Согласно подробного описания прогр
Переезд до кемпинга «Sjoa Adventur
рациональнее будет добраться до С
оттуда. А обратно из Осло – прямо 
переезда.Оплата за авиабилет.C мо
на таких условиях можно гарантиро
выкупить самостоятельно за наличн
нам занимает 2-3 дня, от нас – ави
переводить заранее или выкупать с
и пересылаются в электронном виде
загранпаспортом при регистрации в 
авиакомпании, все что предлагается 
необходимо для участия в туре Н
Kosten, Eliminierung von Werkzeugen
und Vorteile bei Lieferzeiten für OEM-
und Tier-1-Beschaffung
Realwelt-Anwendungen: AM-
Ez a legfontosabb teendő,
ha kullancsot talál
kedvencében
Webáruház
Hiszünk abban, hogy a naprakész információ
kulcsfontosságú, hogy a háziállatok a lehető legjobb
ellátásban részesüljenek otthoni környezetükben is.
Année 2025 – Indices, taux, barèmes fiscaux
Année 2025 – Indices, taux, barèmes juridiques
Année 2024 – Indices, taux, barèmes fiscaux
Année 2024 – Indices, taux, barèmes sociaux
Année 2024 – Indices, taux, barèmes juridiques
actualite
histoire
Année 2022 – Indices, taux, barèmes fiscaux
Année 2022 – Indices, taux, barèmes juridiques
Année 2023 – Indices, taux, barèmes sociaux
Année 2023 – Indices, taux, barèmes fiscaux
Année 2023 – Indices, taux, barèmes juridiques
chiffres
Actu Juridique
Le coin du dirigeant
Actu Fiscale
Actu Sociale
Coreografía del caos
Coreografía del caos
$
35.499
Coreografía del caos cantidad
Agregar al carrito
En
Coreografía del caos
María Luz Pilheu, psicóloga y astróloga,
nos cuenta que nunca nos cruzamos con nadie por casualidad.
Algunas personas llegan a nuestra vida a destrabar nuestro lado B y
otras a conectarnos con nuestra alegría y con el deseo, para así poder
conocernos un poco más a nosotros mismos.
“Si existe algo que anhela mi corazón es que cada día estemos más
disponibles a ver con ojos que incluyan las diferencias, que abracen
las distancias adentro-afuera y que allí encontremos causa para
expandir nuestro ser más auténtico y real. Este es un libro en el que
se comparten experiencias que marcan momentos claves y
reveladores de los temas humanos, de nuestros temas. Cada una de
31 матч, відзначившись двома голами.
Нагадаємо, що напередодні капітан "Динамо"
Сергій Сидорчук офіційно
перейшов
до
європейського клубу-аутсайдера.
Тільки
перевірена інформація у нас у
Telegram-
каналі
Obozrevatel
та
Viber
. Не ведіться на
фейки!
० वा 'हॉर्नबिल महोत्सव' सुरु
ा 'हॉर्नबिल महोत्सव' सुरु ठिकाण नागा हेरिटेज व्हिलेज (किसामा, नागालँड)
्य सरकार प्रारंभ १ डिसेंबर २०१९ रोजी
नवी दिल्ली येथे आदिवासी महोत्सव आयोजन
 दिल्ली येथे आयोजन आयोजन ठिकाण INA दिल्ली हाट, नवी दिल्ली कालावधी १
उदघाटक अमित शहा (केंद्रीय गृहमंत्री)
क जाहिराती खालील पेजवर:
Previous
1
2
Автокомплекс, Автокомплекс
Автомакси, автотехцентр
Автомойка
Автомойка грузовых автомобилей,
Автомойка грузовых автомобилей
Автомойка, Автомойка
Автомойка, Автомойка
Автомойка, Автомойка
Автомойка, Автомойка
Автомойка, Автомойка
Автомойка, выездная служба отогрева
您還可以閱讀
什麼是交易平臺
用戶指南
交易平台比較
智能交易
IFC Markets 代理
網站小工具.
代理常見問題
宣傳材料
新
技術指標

- [YOUR ASSIGNMENT]
Each line of the entries above that includes the string "hogy" should be copied out.

- [EXERCISE OUTPUT]
Hiszünk abban, hogy a naprakész információ
kulcsfontosságú, hogy a háziállatok a lehető legjobb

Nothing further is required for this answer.